However, the kind of malware that you and I have experienced is nothing compared to some of the larger “infections” that have managed to infiltrate extremely important infrastructure systems. Sure, a computer virus that spreads to a couple thousand computers and causes them to run slowly is inconvenient, however, it is probably a lot more inconvenient to all of us when a certain virus infects a nuclear power plant’s infrastructure.
Stuxnet was a cyberweapon created with the alleged intention of disrupting Iran’s nuclear weapon’s program. Essentially, it was a combination of a worm and a rootkit that successfully caused certain nuclear machinery‒particularly, centrifuges‒to spin out of control and self-destruct. Obviously, the whole spinning out of control part is quite dangerous as metal could fly off of the axis while travelling over 100 miles per hour and turn someone into a ragdoll.
Stuxnet was particularly impressive because it specifically targeted hardware as opposed to software on a computer system. Many computer viruses affect the operating system or some programs on the computer, which can indirectly affect the hardware by causing problems like overheating. Stuxnet actually went right for the hardware though by manipulating programmable logic controllers (PLCs), which are mainly responsible for controlling the automatic and recurring processes that occur in machinery, like centrifuges. So, say the PLCs responsible for keeping the turning rate of the centrifuges at around 90,000 revolutions per minute (RPM) were modified by the worm to increase to 900,000 RPM. There would obviously be costly problems that arise.
Stuxnet was thought to be developed in the early 2000s and it appeared to first be released at some point in mid-2009. It was not discovered until approximately a year later by Kaspersky Lab‒the same Russian based corporation that has been caught up in the 2016 US presidential election scandal. What allowed this computer virus to roam freely throughout the Iranian nuclear power program for a year? That would be the rootkit. You see, the computer worm was the meat behind Stuxnet. It was actually what caused the centrifuges to become dysfunctional. However, the rootkit was what allowed the worm to remain undetected. That part of Stuxnet was responsible for allowing the worm to remain undetected by some pretty hefty anti-cyberweapon detection.

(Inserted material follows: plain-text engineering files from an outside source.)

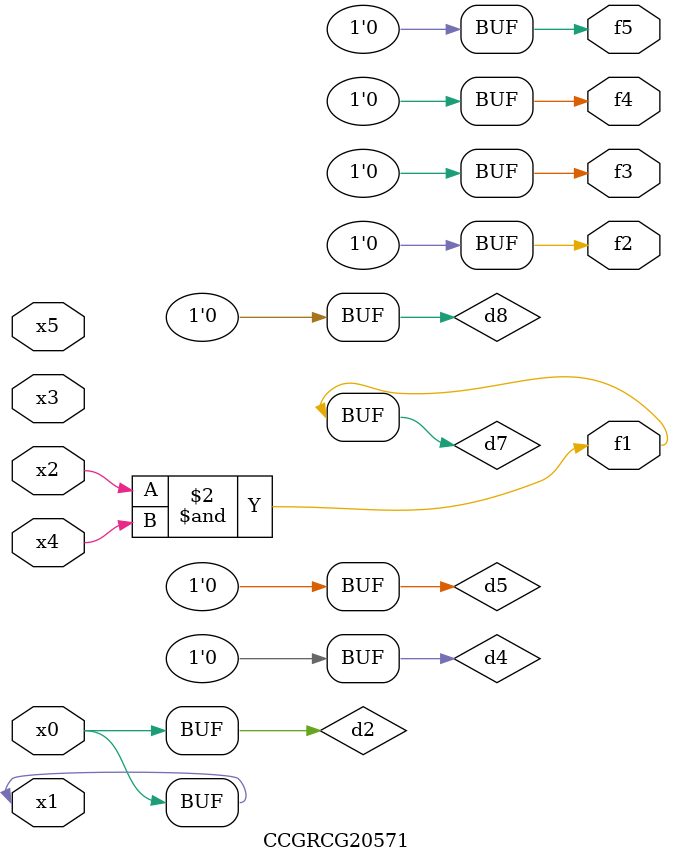
<source format=v>
module CCGRCG20571(
	input x0, x1, x2, x3, x4, x5,
	output f1, f2, f3, f4, f5
);

	wire d1, d2, d3, d4, d5, d6, d7, d8, d9;

	nand (d1, x1);
	buf (d2, x0, x1);
	nand (d3, x2, x4);
	and (d4, d1, d2);
	and (d5, d1, d2);
	nand (d6, d1, d3);
	not (d7, d3);
	xor (d8, d5);
	nor (d9, d5, d6);
	assign f1 = d7;
	assign f2 = d8;
	assign f3 = d8;
	assign f4 = d8;
	assign f5 = d8;
endmodule

</source>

Interestingly, Stuxnet was a piece of malware that had an extremely specific target. It was only meant to properly work on computers that used Siemens Step7 software. That means that if you were to intentionally put the virus on your PC, it is likely that it would not actually do anything. This shows that this worm was meant to do an extremely specific job and that it is incredibly likely that Iran’s nuclear program was intentionally targeted.

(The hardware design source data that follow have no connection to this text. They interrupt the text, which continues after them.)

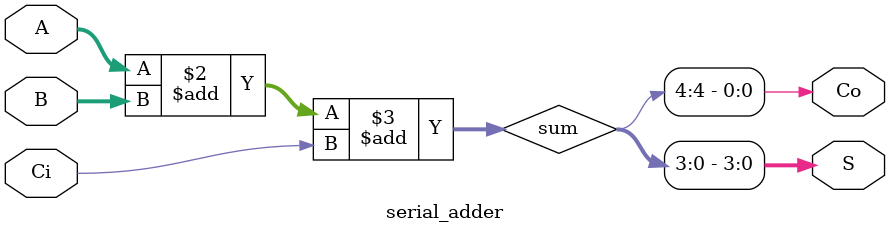
<source format=v>
module serial_adder(
    input wire [3:0] A,      // 第一个 4 位加数
    input wire [3:0] B,      // 第二个 4 位加数
    input wire Ci,           // 输入进位
    output reg [3:0] S,      // 输出和
    output reg Co            // 输出进位
);
    reg [4:0] sum;

    always @(*) begin
        sum = A + B + Ci;
        S = sum[3:0];
        Co = sum[4];
    end
endmodule

</source>
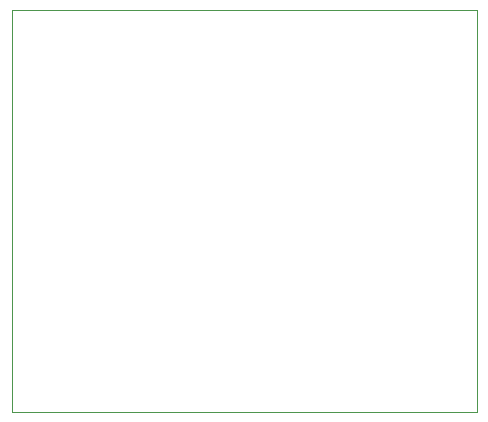
<source format=gbp>
G75*
%MOIN*%
%OFA0B0*%
%FSLAX25Y25*%
%IPPOS*%
%LPD*%
%AMOC8*
5,1,8,0,0,1.08239X$1,22.5*
%
%ADD10C,0.00000*%
D10*
X0001824Y0001500D02*
X0001824Y0135500D01*
X0156824Y0135500D01*
X0156824Y0001500D01*
X0001824Y0001500D01*
M02*

</source>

Even more interesting is that the malware most likely spread through means of a USB drive, meaning that someone most likely intentionally uploaded the worm and rootkit into the systems.

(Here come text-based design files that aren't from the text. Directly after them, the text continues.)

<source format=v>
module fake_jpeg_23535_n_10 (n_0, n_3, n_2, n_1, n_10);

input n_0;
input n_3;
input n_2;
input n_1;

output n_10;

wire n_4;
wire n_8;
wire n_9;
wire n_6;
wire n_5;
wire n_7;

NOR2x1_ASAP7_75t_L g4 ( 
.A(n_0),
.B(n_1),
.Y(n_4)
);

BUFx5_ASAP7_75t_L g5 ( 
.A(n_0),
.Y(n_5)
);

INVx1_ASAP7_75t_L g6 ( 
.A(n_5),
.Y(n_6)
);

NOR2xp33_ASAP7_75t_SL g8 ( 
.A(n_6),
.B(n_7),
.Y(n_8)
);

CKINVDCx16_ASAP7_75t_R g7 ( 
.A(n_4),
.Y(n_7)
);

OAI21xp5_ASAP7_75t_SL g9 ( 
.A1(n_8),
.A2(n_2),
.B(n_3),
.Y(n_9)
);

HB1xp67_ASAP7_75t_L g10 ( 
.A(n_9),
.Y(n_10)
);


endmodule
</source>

Who would do such a thing? Well it is widely suspected that America and Israel or possibly other Western countries cooperated to develop Stuxnet in order to greatly hinder Iran’s development of nuclear weapons. This makes much more sense if you understand the United States’ and Iran’s tense background when it comes to nuclear weapons. Obviously, no countries have fessed up to being behind Stuxnet, but clearly it was an advanced cyberweapon that had a clear goal in mind.
Now, you are probably wondering just how successful Stuxnet actually was at slowing down Iran’s development of nuclear weapons. Well, apparently about 20% of Iran’s nuclear centrifuges were ruined solely due to Stuxnet. And remember, that was only about a year’s worth of damage. Imagine if this went undiscovered for another couple of years. Fortunately for the Iranians (and probably unfortunately for the United States government), the Iranians were able to bounce back from Stuxnet’s destruction and have been able to continue research into nuclear power.